Escamilla menyampaikan hal ini menanggapi presentasi dari temuan sebuah penelitian—belum ditinjau oleh rekan sejawat—di Brasil yang meneliti diet dan kognisi 10.000 orang dewasa paruh baya dan lebih tua. Kajian itu menemukan bahwa peserta yang mendapatkan 20 persen atau lebih kalori harian mereka dari makanan ultraolahan mengalami penurunan kinerja kognitif yang jauh lebih cepat selama rentang enam hingga 10 tahun dibandingkan orang-orang dengan diet yang mengandung sedikit makanan olahan.

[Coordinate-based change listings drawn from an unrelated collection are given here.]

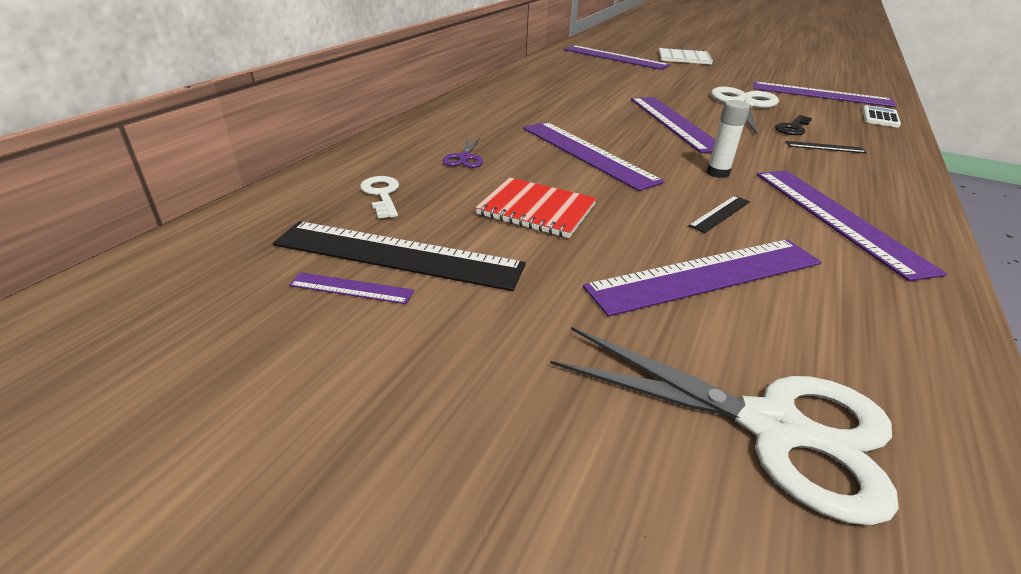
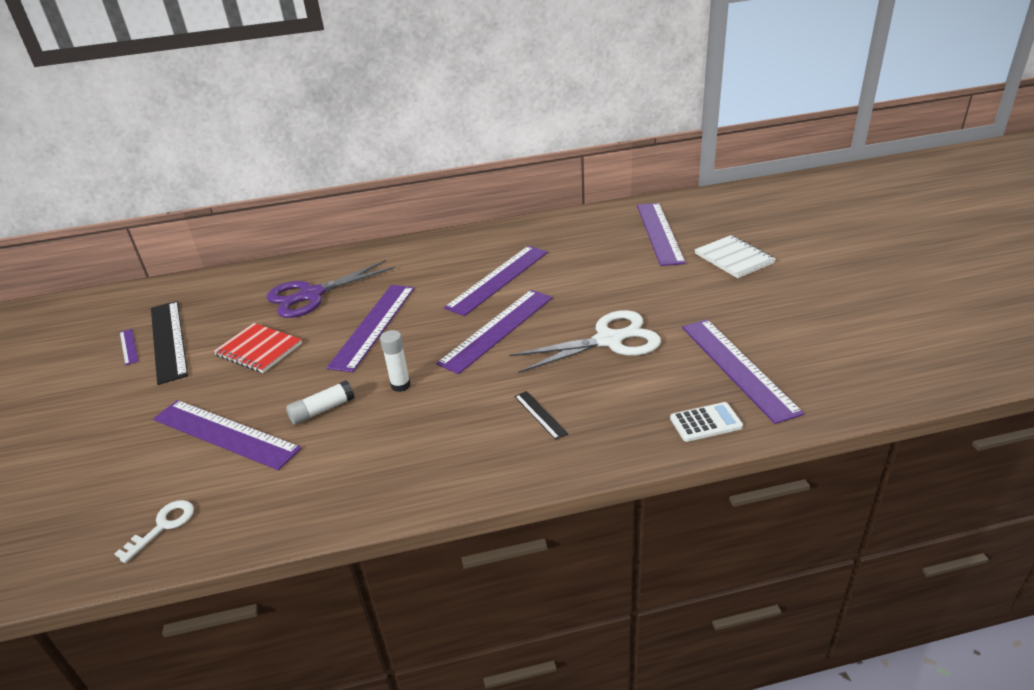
camera: 55 degrees right, 0 degrees up
white key [360,176,399,219] -> white key moved to [114,500,194,563]
purple scissors [442,137,483,168] -> purple scissors [267,260,395,318], size x2.21
red notebook [475,178,597,238] -> red notebook turned 45 degrees counterclockwise [213,323,302,373]
white scissors [550,327,899,526] -> none
black ruler [688,196,750,233] -> white glue stick [286,380,354,425]
purple ruler [757,171,947,281] -> purple ruler moved to [444,246,548,316]
black key [775,115,812,135] -> none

”Ini adalah penelitian yang kuat, dan buktinya sangat konsisten dengan apa yang telah diamati dengan makanan ultraolahan dari waktu ke waktu,” kata Perez-Escamilla, yang tidak terlibat dalam penelitian tersebut.
Menurut Escamilla, makanan ultraolahan saat ini sering disamarkan menjadi produk makanan sehat dan telah dikonsumsi dari awal kehidupan pada anak balita dan periode prasekolah. ”Saat itulah anak-anak mengembangkan rasa atau preferensi untuk makanan ultraolahan yang menentukan risiko di masa depan,” katanya.
Baca juga: Makanan Tak Sehat "Membunuh" 1 dari 5 Orang Per Tahun
Makanan ultraolahan bisa menjadi jalan pintas untuk memenuhi kebutuhan perut. Namun, hal ini ternyata bisa menjadi sumber masalah bagi kesehatan tubuh dan otak kita. Padahal, di sekitar kita sering kali ada sumber makanan yang sehat, seperti aneka sayuran dan buah segar.